Times are a changing, and rules are often made to be broken, add the one above to the list, or bending of it anyway. Extended Skype Online/Hybrid coexistence. While in a Hybrid configuration users Online and Users Onprem are one big happy environment, right? Wrong!! Reality is, they are two separate environments with a Shared SIP Namespace, with some bits of Replication from Onprem to Online thrown in. (Online doesn’t replicate to OnPrem, see other postings).
Usually this is all good, UNTIL, an Online user who normally works from home decided to come into the Office one day. They sign in no problem, they hit up SIP and the Internal sees they’re an Online user, redirects the up, and right as rain. Time to join the Onprem meeting hosted by their in office Manager.
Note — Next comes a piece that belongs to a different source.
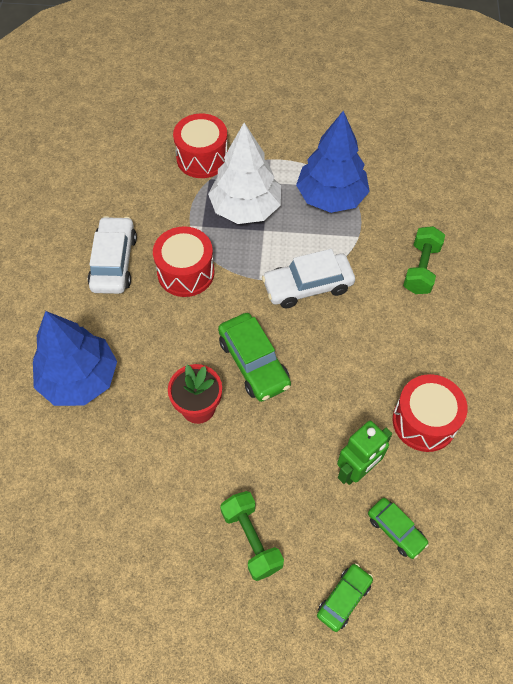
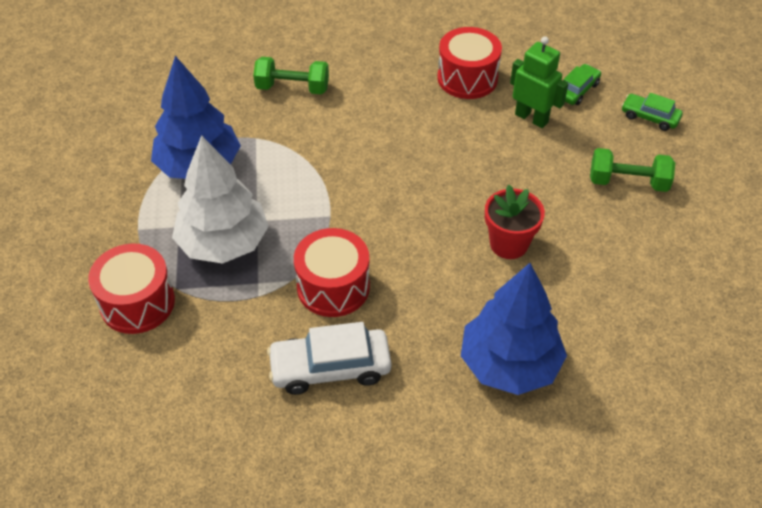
camera: 100 degrees left, 10 degrees down
(251, 539) = (628, 182): green dumbbell -> green dumbbell turned 45 degrees clockwise
(253, 363) = (441, 206): green car -> none
(308, 286) = (331, 173): white car -> none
Audio/Video works, but nooo presentation, and a error message comes up when trying to share content to Present: “Your DNS configuration is preventing you from presenting content” or possibly other variants.
Skype Online users when signed in are for connectivity purposes, are External Federated Users, and actually need to connect to the Web Conferencing Interface on the External Edge. If you’ve been following the aforementioned cardinal rule, there is not likely a name resolution for WebConf, and/or possibly firewall rules blocking internal connection to the External interface.
Don’t believe me, it’s in TechNet as a requirement for Hybrid: https://technet.microsoft.com/en-us/library/jj205403.aspx
Another odd scenario, and I hope this is rare; One large International Corporation, Separate forests, separate Domains, but replicating their split-brain internal DNS zones which house the internal SIP/Skype DNS entries. Corporate Site A can’t resolve webconf.corporateB.com, because they have B’s internal Split-Brain Public zone replicated/resolved, instead of the Public DNS Zone.
Seems like the new rule now is, Add the External Web Services and Webconf FQDN’s to your Internal split brain DNS zones now.
The Skype Online AV traffic also appeared to be going through the Edge AV NIC in the Wireshark captures. Same machine signed into an Onprem account, connected directly with the Frontend.